Еще больше мы сблизились с Санькой Силиным
после его возвращения из армии, откуда он тоже писал мне письма, последнее время
из Семипалатинска, с полигона, о чем, конечно, я не думал ничего плохого тогда.
К тому времени я уже достаточно печатался в газетах, много читал, вместо танцев
вечерами просиживал над литературоведческими изданиями и сборниками стихов. Мой
фанатичный характер позволял охватить многое.
…………………………………………………………………………….
Санька … всячески поощрял мои занятия, тем
более, что все складывалось более-менее успешно. Дружба наша длилась более 10
лет. За бутылочкой водки мы говорили на житейские и философские темы, я читал
стихи, он рассказывал мне что-то из своей нелегкой жизни, которая в конце
концов и свела его в могилу. Основной причиной этого стали, я думаю, не бытовые
неурядицы, а именно служба в
Семипалатинске, где Санька перетаскивал какие-то черные ящики в ракетных
частях.
Впоследствии я столкнулся со многими
смертями тех, кто побывал на полигонах Семипалатинска и Новой Земли. Страна
мало думала о людях, их будущем, оборона и нападение требовали жертв,
«пушечного мяса». Большинство из тех, кто служил на этих полигонах, не доживали
до 40. Санька умер в 31 год после тяжелейшей операции в институте Вишневского,
где ему удалили почти весь желудок. Еще 4 года он прожил, а потом метастазы
пошли дальше и дружок мой превратился в ходячий скелет, растаял и лежит теперь
недалеко от Николая Якушева на Южном кладбище. Иногда я его навещаю, хотя
могилу находить все трудней на зарастающем кладбище.

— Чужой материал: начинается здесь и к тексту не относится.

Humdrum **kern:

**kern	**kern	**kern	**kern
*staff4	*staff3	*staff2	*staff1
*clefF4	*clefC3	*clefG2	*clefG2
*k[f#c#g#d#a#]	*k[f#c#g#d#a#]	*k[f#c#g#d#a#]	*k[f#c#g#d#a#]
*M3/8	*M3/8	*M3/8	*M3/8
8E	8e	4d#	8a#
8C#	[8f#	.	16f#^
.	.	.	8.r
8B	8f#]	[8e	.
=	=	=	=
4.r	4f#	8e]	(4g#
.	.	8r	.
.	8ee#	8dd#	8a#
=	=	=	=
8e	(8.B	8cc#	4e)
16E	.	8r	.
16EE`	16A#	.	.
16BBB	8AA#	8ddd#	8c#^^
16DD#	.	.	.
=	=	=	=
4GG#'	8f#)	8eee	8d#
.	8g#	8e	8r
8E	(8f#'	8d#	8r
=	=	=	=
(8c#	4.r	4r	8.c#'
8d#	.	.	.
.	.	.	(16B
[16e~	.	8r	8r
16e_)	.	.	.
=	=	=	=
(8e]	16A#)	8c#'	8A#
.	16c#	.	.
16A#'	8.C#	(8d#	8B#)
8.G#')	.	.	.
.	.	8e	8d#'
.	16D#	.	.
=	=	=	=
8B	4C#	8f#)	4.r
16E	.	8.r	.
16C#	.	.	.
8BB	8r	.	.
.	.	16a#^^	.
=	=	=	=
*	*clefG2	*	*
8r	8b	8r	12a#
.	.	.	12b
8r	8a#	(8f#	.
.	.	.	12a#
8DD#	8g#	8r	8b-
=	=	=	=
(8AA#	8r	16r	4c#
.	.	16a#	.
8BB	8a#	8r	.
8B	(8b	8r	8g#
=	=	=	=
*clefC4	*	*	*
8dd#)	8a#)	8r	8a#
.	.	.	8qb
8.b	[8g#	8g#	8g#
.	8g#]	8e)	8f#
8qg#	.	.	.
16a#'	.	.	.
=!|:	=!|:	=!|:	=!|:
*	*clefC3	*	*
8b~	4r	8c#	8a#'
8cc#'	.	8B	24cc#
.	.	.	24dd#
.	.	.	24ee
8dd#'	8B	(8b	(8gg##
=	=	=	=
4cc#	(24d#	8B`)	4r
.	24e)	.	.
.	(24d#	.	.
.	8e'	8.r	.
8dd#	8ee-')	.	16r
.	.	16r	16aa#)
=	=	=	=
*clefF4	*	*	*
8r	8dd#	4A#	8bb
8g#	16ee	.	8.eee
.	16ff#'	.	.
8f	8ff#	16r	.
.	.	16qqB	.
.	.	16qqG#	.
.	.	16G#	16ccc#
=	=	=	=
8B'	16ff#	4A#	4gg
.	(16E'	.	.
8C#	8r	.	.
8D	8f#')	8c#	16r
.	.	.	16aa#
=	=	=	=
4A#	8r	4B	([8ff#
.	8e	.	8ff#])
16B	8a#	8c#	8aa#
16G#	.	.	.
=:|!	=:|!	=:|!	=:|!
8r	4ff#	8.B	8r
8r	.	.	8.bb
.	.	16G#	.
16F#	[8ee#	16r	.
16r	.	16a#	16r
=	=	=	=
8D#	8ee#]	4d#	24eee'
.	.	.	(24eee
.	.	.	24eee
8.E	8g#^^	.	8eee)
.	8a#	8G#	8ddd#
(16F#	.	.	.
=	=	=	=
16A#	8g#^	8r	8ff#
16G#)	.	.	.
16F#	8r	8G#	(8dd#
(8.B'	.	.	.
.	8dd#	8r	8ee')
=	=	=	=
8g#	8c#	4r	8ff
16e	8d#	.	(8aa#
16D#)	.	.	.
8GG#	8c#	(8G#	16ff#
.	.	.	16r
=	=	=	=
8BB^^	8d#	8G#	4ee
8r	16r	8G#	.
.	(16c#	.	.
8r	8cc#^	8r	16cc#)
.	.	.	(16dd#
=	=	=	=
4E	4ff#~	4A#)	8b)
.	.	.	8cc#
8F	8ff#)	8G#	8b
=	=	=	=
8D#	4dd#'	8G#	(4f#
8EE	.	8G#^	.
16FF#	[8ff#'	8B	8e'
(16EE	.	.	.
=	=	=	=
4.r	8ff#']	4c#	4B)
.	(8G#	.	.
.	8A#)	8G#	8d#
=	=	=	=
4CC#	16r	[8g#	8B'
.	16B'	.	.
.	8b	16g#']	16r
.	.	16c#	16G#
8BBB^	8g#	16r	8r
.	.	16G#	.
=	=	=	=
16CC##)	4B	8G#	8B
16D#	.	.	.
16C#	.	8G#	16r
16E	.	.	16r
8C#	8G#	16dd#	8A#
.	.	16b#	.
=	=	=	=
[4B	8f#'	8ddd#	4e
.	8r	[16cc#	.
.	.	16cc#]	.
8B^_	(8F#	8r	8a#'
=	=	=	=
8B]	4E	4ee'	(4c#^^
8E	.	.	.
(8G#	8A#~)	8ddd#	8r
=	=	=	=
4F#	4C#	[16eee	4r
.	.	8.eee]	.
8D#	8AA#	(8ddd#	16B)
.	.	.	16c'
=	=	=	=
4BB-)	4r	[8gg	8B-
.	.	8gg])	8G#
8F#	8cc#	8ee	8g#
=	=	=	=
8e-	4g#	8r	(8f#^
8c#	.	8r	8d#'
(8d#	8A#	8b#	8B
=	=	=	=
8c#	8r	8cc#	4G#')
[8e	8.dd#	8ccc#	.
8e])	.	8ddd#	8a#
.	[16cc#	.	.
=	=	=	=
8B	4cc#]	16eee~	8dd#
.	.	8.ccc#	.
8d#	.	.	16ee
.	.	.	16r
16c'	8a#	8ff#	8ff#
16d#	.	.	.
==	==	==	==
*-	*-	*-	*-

Санька мучительно цеплялся за жизнь, но тщетно. Это был один из самых замечательных людей, с кем я встречался в своей жизни – Друг с большой буквы. У него осталась дочка, но ни ее, ни жену Надежду я не вижу. А с могильной фотографии друг спрашивает меня: «Ну, как, Серега, творишь. Оправдываешь авансы?» «Творю», – отвечаю я ему. Талант – лишь небесная влага, и насколько ты прокопаешь своим трудом русло, настолько можешь ожидать успеха, только тогда река станет полноводной. А копать, ох как нелегко!.. Я посвятил Сеньке несколько стихотворений, но его уход был для меня, конечно, большой потерей. Появились новые друзья, но никто из них не заменил мне Саню Силина, поскольку он был, если не другом детства, то другом юности, помнившим меня еще почти мальчишкой. А друзей детства у меня и вовсе не осталось, верней они живы, но пути наши разошлись. Кто-то из них угодил в тюрьму, кто-то спился, некоторые живут в Рыбинске, иногда встречаемся случайно.